Prioritize safety improvements: The countermeasure evaluation tool demonstrated in this study will allow implementing agencies to prioritize where to implement systemic safety treatments as well as to assess which safety treatments, with some limitations, may be the most effective at reducing crashes systemically. This information could make the case for additional funding for CIP level-of-effort programs and inform master plan recommendations.
These broad uses could be applied to several aspects of transportation planning, engineering, funding, and implementation, as listed in the examples above. Over the longer term, a systemic approach to crash prediction could also help facilitate the redesign of the entire transportation network, by identifying road designs, populations, and land use patterns that are associated with risk and mitigating that risk through new policies and systematic designs. Taking a more proactive, data-driven approach to transportation safety will have an impact on all facets of the transportation planning process.
Despite this study’s potential impacts on safety in Montgomery County, there were some limitations to the analysis. As mentioned, some data variables, such as signal timing and turn lane designations, were missing in the compiled dataset, whereas other data, such as the sidewalk inventory, had missing data that required broader categorizations than initially intended. Addressing these data limitations may enable practitioners to more accurately identify pedestrian risks and potential countermeasures. The SPFs themselves were also data-intensive to develop, and other jurisdictions may lack the technical resources to develop their own versions of these models, so calibration would be required before these models could be applied to other jurisdictions. Additionally, negative binomial regression models have some limitations and may not properly account for all differences between sites, and since the completion of this project, alternative modeling approaches have been suggested to account for site heterogeneity. A follow-on study using one of these methods, such as random parameters negative binomial regression ( 34 ), may be an option to update the County’s crash predictions if they provide a better fit than the current models based on criteria like AIC and BIC. However, as with other large-scale systemic risk models ( 5 , 6 ), the risk factors identified through this analysis could be adapted for use in weighted models and may assist other practitioners in identifying sites of concern across other roadway networks.
Footnotes
Acknowledgements
The authors would like to acknowledge Dan Gelinne, Taha Saleem, and Rebecca Sanders of the project team, who were not involved in preparing this manuscript.
Author Contributions
The authors confirm contribution the paper as follows: study conception and design: K. Nordback, W. Kumfer, J. McGowan, L. Thomas; data collection: M. Vann, W. Kumfer, K. Nordback, J. McGowan, B. Frizzelle, L. Thomas; analysis and interpretation of results: W. Kumfer, K. Nordback, J. McGowan, B. Lan, M. Vann, L. Thomas; draft manuscript preparation: W. Kumfer, J. McGowan, K. Nordback, M. Vann, B. Lan, L. Thomas, B. Frizzelle. All authors reviewed the results and approved the final version of the manuscript.

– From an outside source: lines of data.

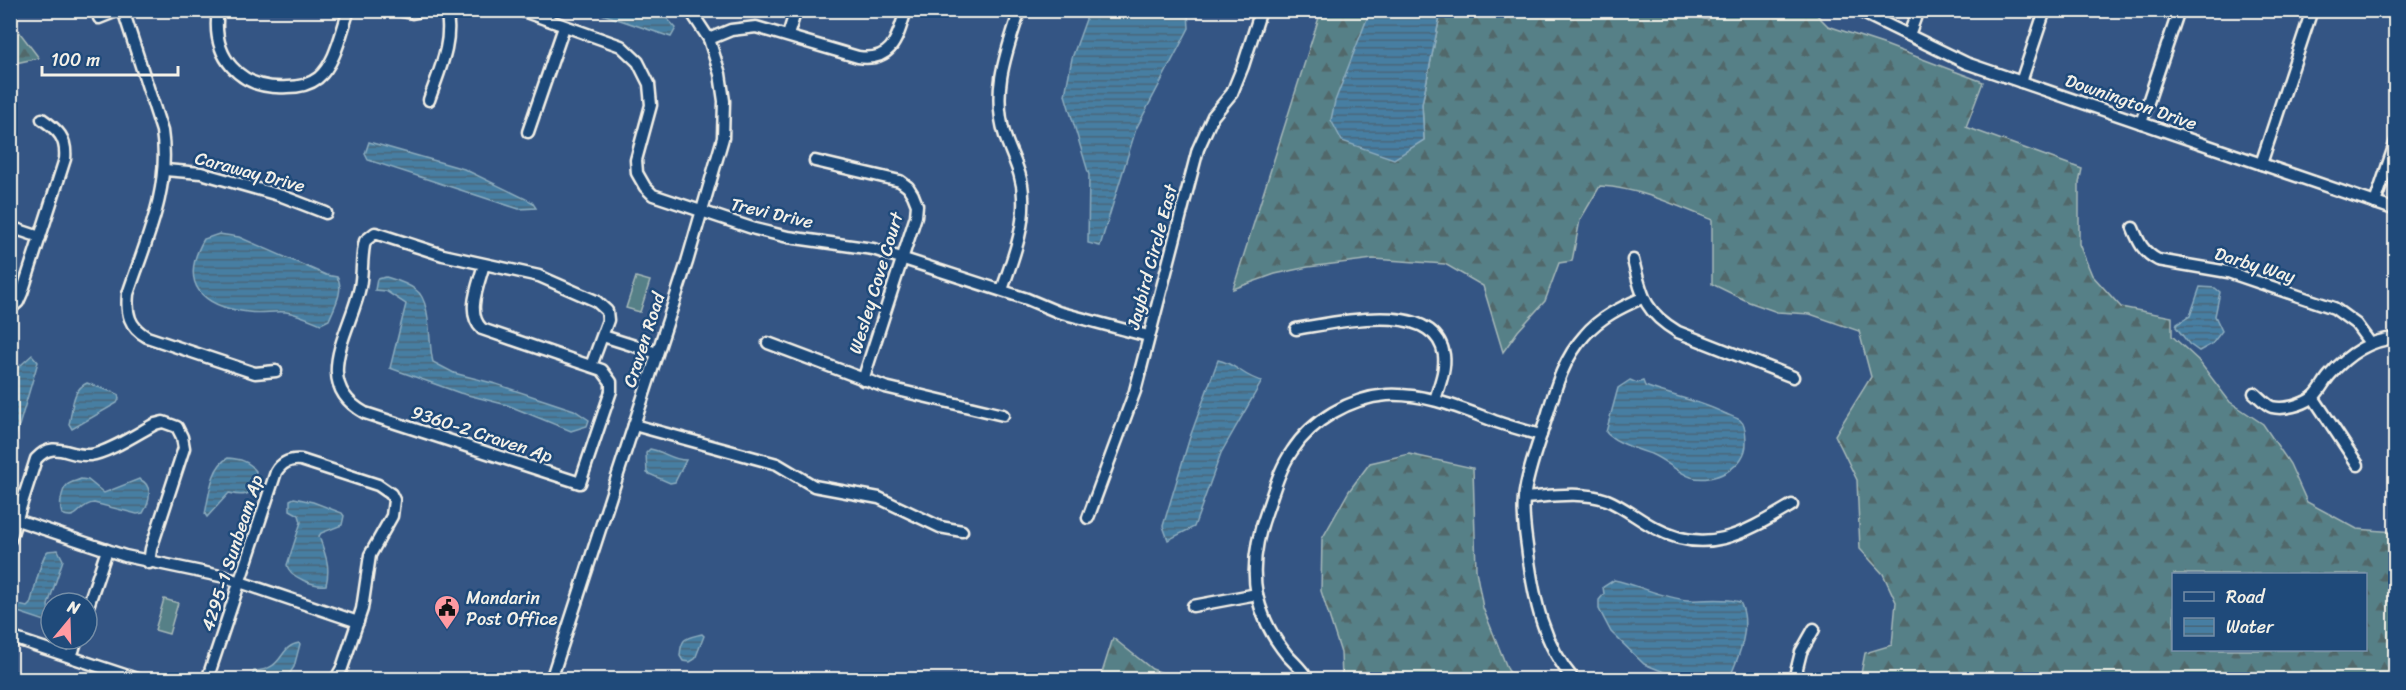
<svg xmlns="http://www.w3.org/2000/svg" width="2406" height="690" font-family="Sriracha,sans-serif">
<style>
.forest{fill:url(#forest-firs);stroke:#a6b8b8;stroke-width:1.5;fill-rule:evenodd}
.pitch{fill:#578087;stroke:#a6b8b8;stroke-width:1.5}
.water{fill:url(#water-rules);stroke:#8cacbe;stroke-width:1.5}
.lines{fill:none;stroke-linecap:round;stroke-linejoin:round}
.minor-casing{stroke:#f4f1e8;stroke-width:15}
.minor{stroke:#1f4a7a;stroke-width:10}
.labels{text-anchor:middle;stroke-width:5;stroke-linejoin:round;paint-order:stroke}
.street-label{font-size:18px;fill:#f4f1e8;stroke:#1f4a7a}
.poi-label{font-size:18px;fill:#f4f1e8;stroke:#1f4a7a;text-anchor:start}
</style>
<defs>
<pattern id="forest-firs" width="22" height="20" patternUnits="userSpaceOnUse" patternTransform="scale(1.5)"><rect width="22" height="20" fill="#578087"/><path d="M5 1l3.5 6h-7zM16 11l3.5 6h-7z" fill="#51676a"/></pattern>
<pattern id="water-rules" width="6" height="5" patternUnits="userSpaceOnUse" patternTransform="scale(1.5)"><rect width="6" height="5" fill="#477ea2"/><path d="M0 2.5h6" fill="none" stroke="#486679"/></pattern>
</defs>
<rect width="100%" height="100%" fill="#345584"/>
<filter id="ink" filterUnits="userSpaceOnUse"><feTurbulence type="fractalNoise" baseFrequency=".0167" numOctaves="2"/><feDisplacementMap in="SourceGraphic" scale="12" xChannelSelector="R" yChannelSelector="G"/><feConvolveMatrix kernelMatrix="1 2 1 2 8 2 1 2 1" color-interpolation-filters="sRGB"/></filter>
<g filter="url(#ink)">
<g class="forest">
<path d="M1674,10L1708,20L1712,11H1813L1828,26L1883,44L1983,82L1966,127L2082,169L2079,183V244L2092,275L2121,307L2172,317V336L2198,360L2230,402L2263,424L2290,464L2307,502L2357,529L2395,532V679H1860L1865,653L1892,645L1896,602L1883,574L1860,549L1857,480L1835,435L1871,377L1859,331L1810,314L1777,312L1749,302L1712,284V220C1676,205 1639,188 1600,186L1580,220L1572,261L1559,263L1545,301L1518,331L1503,352L1483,286L1445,264L1373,259L1308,267L1275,274L1233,289L1321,11H1370L1361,36L1424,140L1422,104L1441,11ZM2174,574H2366V650H2174Z"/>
<path d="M10,21H11L39,58L11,64Z"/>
<path d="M1409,454L1473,468L1476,570L1483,608L1508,670L1516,679H1342L1341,653L1321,591L1322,539L1349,491L1370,463Z"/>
<path d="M1113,638L1152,669L1179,679H1100Z"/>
</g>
<g class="pitch">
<path d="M636,277L650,281L640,312L626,308Z"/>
<path d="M164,599L178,603L169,634L155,630Z"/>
</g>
<g class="water">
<path d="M1141,10L1188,12L1189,28L1136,129L1100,246L1088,243L1089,175L1065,95L1072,58L1089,11Z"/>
<path d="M593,11H660L676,28L671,37Z"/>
<path d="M1370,11H1441L1422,104L1424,140L1394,159L1342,141L1331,120L1335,101Z"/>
<path d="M369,142L464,169L532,202L536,208L519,209L368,160L365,154Z"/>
<path d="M219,234L239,237L326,275L337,277C345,289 334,308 329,320L321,324C309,319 298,314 286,312C273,311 261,314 248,312C202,307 178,284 204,239Z"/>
<path d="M386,277C396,280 407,283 416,290C432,301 428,345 433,362L454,373L496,384L574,410L589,420L587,426L571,431L507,405L460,393L390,368L406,304L386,291L375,290L377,279Z"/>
<path d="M2200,287L2215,288L2220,292L2215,316L2222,331L2212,344L2199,351L2189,344L2176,327L2177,324L2190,316Z"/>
<path d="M32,355L38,362L13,446L11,448V374Z"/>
<path d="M1218,360C1235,363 1245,378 1262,381L1221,453L1194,527L1168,540L1163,526L1190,437Z"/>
<path d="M1630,380L1637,383L1643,381L1645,386C1671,396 1698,400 1724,413C1728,415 1737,418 1740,420C1745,424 1746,436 1746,442C1747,467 1713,484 1691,477C1677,472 1665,460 1651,454C1639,450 1613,442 1606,432L1618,388Z"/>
<path d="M87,383L118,394L119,399L117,403L72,429L69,424C73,409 71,390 87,383Z"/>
<path d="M650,449C663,451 672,460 686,460L675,482L670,483L647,473L646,453Z"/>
<path d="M228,458C240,459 249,461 256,471C252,491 252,499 229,493L207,517L205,514C209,497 211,466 228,458Z"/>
<path d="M81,479L88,480L104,493L139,479C154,485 150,502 143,513L137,514L94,503C78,504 79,522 62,514C59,507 61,491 67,485C70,482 77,481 81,479Z"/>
<path d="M294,498L313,502L342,513L344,516L342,525L321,533L319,536C325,555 331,565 326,585C315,587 289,577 287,565L301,522L299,515L290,510V500Z"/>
<path d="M58,550L63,560L48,605L51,623L12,610L15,604L27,607L30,604C34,594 41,555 48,551C51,550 55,551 58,550Z"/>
<path d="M1614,580C1639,585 1662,598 1688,600C1706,601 1721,597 1740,602C1752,625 1739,657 1729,679H1692L1669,674L1644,664L1611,632L1599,609V600L1604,594L1603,587Z"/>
<path d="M702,634L704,636L695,659L690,662L683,661L680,656C681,637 686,638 702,634Z"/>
<path d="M299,643L300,644L294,667L286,679H251L254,671C285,670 278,646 299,643Z"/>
</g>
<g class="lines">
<defs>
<g id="minor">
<path d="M123,10L162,131C171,189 146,240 128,294C126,313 129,327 147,337L255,373L276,371"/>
<path d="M218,10C211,56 239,90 287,87C298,87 309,85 318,78C336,63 341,32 349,10"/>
<path d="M397,10L412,13L427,10"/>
<path d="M520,10L621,46L638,62L649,84L651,105L636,160L637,173L645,187L653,195L755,229L788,237L873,249L1027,299L1058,312L1148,336"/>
<path d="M1861,12L1966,63L2396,210"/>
<path d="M99,18L119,10"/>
<path d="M788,35L796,10"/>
<path d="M1909,35L1918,10"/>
<path d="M709,39L731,30L756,27L858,57C893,62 897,38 906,10"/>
<path d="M2021,82L2045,10"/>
<path d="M429,100C439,71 454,41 446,10"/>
<path d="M2141,123L2179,10"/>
<path d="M528,132L564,27"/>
<path d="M815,161L900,181L908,187L913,195L917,205L916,216L863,380"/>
<path d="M2261,164L2312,10"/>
<path d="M165,170L201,173L282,196L326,213"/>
<path d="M2375,203L2396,141"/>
<path d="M10,227L40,237"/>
<path d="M2133,228C2139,243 2143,252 2158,260L2228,272L2334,308L2356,324L2370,343"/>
<path d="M1633,260C1642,296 1644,312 1678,332L1793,377"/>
<path d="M484,264C479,284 465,313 482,329L602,370L611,382V391L580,483L365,413C310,383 351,331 360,287C363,272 361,256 365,241L375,233L443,255L539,276L596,301L607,311L608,320L591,366"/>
<path d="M1002,290C1012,260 1025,230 1023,197C1023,174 1012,157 1005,136C991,91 1006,53 1020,10"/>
<path d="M10,309L18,302L22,293L65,159C67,138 58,130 42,119"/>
<path d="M1296,329C1335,323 1435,298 1444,355C1446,370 1439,386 1435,400"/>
<path d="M603,336L657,353"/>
<path d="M768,343L885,387L1003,415"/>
<path d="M2254,393C2259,397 2266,405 2272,407C2284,410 2302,405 2312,398C2319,393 2323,383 2329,376C2346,356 2369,340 2396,338"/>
<path d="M2313,397L2358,465"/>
<path d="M634,425L777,464L814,486L879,498L940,527L962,531"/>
<path d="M1524,498C1552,496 1580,491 1607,500C1624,507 1638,519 1655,528C1708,557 1746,532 1792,505"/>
<path d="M1088,518L1135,391L1198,149L1213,116L1232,93L1243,66L1261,10"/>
<path d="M17,520L125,556L225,577L358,622"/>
<path d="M10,540L36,459C55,439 68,457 90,455C108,453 138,433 155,424L163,422L177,427L182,437L184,448L151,549L149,563"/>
<path d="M1193,606L1257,594"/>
<path d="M87,609L107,550"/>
<path d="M10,637L140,680"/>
<path d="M71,657L77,639"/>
<path d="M207,680L276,472C282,462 290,459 301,460L378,485L391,494L394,500L392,516L370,555L362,609L342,668L335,680"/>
<path d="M551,680L687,262L723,138L724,101L720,74L709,39L690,10"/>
<path d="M1308,680C1303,670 1294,663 1287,655C1273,638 1262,617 1257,595C1251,565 1257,537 1267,510C1274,490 1280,468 1292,451C1312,420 1350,398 1387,395C1426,393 1462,409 1497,422C1511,427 1526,431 1541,435"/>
<path d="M1574,680C1543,644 1534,599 1528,554C1526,536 1522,518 1524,499C1527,472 1539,442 1547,416C1556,386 1564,358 1585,335C1600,317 1622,307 1642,298"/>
<path d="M1794,680L1801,652L1814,629"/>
</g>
</defs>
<use href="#minor" class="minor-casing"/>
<use href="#minor" class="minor"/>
</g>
</g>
<defs>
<symbol id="civic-pin" viewBox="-11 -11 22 30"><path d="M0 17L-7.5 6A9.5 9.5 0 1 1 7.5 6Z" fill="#ff9aa2" stroke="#1f4a7a"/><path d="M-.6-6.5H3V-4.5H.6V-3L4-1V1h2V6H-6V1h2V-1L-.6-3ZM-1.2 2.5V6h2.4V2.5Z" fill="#111"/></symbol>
</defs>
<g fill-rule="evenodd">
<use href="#civic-pin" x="432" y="593" width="30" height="40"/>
</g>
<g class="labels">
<g class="street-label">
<text transform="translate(2131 102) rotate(19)" y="6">Downington Drive</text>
<text transform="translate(250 172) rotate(15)" y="6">Caraway Drive</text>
<text transform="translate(772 213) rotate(13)" y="6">Trevi Drive</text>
<text transform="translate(1152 257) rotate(-75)" y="6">Jaybird Circle East</text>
<text transform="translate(2255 265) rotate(17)" y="6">Darby Way</text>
<text transform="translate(876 283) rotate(-73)" y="6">Wesley Cove Court</text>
<text transform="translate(644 340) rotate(-72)" y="6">Craven Road</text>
<text transform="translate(482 434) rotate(18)" y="6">9360-2 Craven Ap</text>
<text transform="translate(232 553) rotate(-72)" y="6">4295-1 Sunbeam Ap</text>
</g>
<g class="poi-label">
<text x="466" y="604">Mandarin<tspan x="466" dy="21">Post Office</tspan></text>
</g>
</g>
<rect width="2406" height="690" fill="none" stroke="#1f4a7a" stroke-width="36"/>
<rect x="18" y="18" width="2370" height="654" fill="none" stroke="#f4f1e8" stroke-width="2" filter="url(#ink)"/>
<rect x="2172" y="573" width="195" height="78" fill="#1f4a7a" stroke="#748da6" stroke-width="1.5"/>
<rect x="2184" y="592" width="30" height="9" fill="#1f4a7a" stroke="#748da6" stroke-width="1.5"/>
<text x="2226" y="603" font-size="18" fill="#f4f1e8">Road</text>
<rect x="2184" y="618" width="30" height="18" fill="url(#water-rules)" stroke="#748da6" stroke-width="1.5"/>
<text x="2226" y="633" font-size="18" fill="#f4f1e8">Water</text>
<g transform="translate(69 621) rotate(19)"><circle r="28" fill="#1f4a7a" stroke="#748da6" stroke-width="1.5"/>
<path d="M0-4.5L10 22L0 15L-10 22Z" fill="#ff9aa2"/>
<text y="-9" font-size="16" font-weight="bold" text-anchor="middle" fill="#f4f1e8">N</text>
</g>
<path d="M42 66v9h136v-9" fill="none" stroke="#f4f1e8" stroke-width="3"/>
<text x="51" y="66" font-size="18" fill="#f4f1e8" stroke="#1f4a7a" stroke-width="4.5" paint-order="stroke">100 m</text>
</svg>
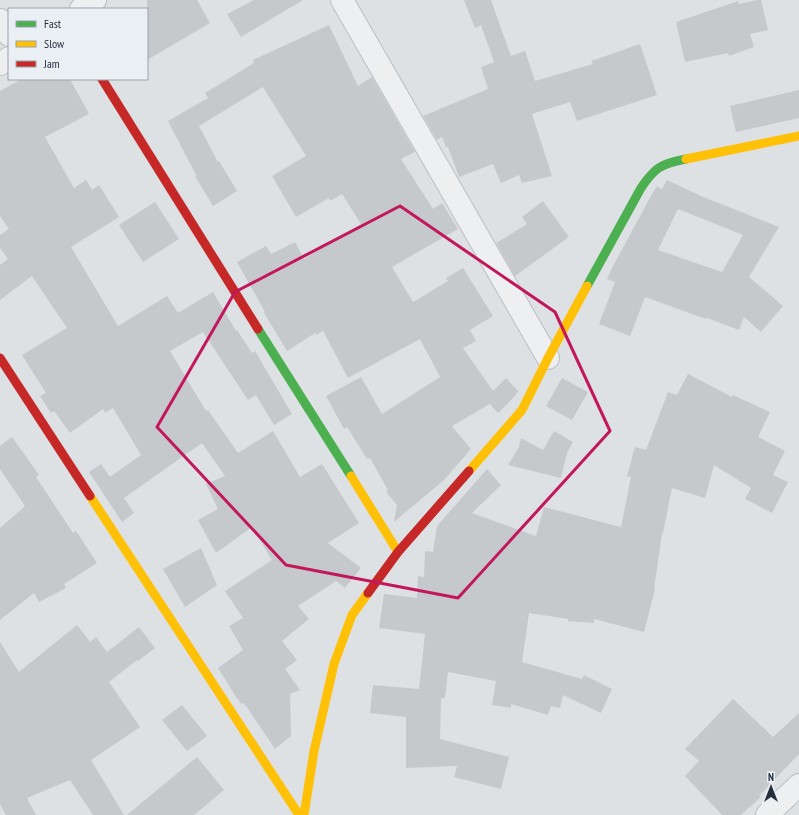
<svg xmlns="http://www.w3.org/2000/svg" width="799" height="815" viewBox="0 0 799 815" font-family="'PT Sans Narrow',sans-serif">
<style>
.building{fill:#c6c9cc;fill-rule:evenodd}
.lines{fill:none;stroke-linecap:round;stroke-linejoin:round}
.street-casing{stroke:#bcbfc2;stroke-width:24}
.street{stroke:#edeff1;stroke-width:22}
.fast{stroke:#4caf50;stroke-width:9}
.slow{stroke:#ffc107;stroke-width:9}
.jam{stroke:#c62828;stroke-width:9}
.marked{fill:none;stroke:#c2185b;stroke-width:3;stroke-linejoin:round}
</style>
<rect width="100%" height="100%" fill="#dee1e4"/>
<g class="building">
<polygon points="147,0 197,0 210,23 147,60"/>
<polygon points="254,0 303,0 241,37 227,14"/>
<polygon points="464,0 491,0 511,56 525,51 535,81 593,64 591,61 640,44 657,95 577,121 570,102 532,114 552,176 522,183 519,175 501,183 493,164 459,177 448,147 446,147 442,137 437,140 423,116 488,89 481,67 494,62 481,25 475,28"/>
<polygon points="757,0 761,0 768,30 750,34 754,47 729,56 728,53 685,62 676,22 738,1 739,4"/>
<polygon points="329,25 358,86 372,77 415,152 401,159 433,209 442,203 458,229 392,267 413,302 448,281 446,278 463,268 493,316 470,330 476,341 463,348 493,391 506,378 518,391 515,396 498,413 490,404 452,426 471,449 444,480 394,522 397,505 386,492 388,490 370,458 367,459 347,427 344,429 326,396 361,377 382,414 440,377 420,339 348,378 323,331 316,335 315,333 287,351 264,313 265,312 237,262 266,246 271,254 295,242 304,259 361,224 342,194 330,201 329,198 296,217 272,176 306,156 263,87 199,126 218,162 219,161 237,191 213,206 195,176 196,175 168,121 208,98 205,93 254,63 253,60"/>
<polygon points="22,79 70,79 89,114 45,137 74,188 86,180 92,190 99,185 119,217 71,247 118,326 167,296 178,313 213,292 236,331 237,330 252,353 255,351 292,414 274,425 256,395 248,400 203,332 170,351 206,411 208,410 238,453 273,431 300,477 322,464 359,523 328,543 361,568 345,588 336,581 298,606 309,619 282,641 297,660 285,669 300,690 290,694 291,736 275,749 244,703 242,704 236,697 218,668 243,650 229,626 243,618 225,591 272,560 252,527 216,553 198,520 218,509 206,484 225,476 202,443 124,498 134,513 122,522 89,472 101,464 110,477 141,455 113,408 105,413 103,409 70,433 54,411 51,413 40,396 46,393 22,355 67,328 32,276 0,300 0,265 8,259 0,248 0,235 9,229 0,216 0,91"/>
<polygon points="799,90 799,118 736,132 730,106"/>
<path d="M667,180L701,196L779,227L749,277L783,306L761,332L744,317L739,330L707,318L706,319L645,297L630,336L599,324L615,282L607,279L612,268L652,194L657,186L662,189ZM678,209L743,235L722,272L658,250Z"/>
<polygon points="543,201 569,237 515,276 496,243 527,224 522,217"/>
<polygon points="155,202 179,239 143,262 119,225"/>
<polygon points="688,374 732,397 733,395 770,412 758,437 785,451 773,475 788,482 772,513 745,499 751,488 714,465 705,498 672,488 663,533 662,533 654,589 655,589 644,632 594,619 594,623 568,621 568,619 529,613 522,662 582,679 584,675 612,689 601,713 563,695 560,708 551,706 548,715 511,704 511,708 492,705 496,681 448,672 445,698 441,698 440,739 509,757 501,789 454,777 457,766 406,768 406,717 370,713 373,685 419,689 425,634 379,628 384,594 417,598 418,576 424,577 425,551 433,552 437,526 487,469 501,485 472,513 536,536 544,507 621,527 631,477 627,476 635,447 646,450 668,392 677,395"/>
<polygon points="562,378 588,392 572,420 546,406"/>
<polygon points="554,431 573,442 567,453 561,478 508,465 519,447 521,438 543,450"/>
<polygon points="12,437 39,475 36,477 73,533 76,531 97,563 64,584 66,588 39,602 34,593 0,620 0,528 25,506 0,469 0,446"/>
<polygon points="201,548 217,585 185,607 163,569"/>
<polygon points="77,625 90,642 96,637 107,652 139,627 155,648 138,661 137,660 109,682 140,727 91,760 124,815 93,815 70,780 27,798 36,815 6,815 0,804 0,642 19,672"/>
<polygon points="733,699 773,737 799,713 799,754 759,796 761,797 741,815 722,815 685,776 699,761 685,749"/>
<polygon points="182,705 207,736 187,751 162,720"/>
<polygon points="197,757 224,790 194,815 127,815"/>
</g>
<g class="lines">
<g class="street-casing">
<g id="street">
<polyline points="342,0 548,358"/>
<polyline points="81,9 95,0"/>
<polyline points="0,20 9,35"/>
<polyline points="0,64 9,58"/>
<polyline points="767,815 799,785"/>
</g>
</g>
<use href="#street" class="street"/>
<g class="fast">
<path d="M587,286L641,188C655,167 661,164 686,159"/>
<polyline points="258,329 351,476"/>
</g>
<g class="slow">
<polyline points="686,159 799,136"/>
<polyline points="469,471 522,410 548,358 587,286"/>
<polyline points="351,476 398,552"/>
<polyline points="90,496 299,815"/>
<polyline points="304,815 314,751 334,664 352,615 368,593"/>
</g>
<g class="jam">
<polyline points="102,79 258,329"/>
<polyline points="0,358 90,496"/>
<polyline points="368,593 398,552 469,471"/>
</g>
</g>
<path class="marked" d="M400,206L555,312L610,431L458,598L286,565L157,427L235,292Z"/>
<rect x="8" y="8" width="140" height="72" fill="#eaeff4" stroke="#9ba2ab"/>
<rect x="16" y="21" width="20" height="6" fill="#4caf50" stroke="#9ba2ab"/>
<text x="44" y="28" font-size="12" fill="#252e3d">Fast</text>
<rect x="16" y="41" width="20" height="6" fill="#ffc107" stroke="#9ba2ab"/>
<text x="44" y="48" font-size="12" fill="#252e3d">Slow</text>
<rect x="16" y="61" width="20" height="6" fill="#c62828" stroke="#9ba2ab"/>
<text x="44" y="68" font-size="12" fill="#252e3d">Jam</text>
<g transform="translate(771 787)" stroke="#eaeff4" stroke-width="3" paint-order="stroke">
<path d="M0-3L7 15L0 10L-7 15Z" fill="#252e3d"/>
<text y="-6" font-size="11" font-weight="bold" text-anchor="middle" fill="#252e3d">N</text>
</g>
</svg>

Declaration of Conflicting Interests
The authors declared no potential conflicts of interest with respect to the research, authorship, and/or publication of this article.
Funding
The authors disclosed receipt of the following financial support for the research, authorship, and/or publication of this article: This project was performed under the Montgomery County Planning Department project “Vision Zero Predictive Safety Analysis” and funded by the Maryland-National Capital Park and Planning Commission (Sponsor Award Number P40-132 536097).
The contents of this paper do not reflect the opinions of Montgomery County.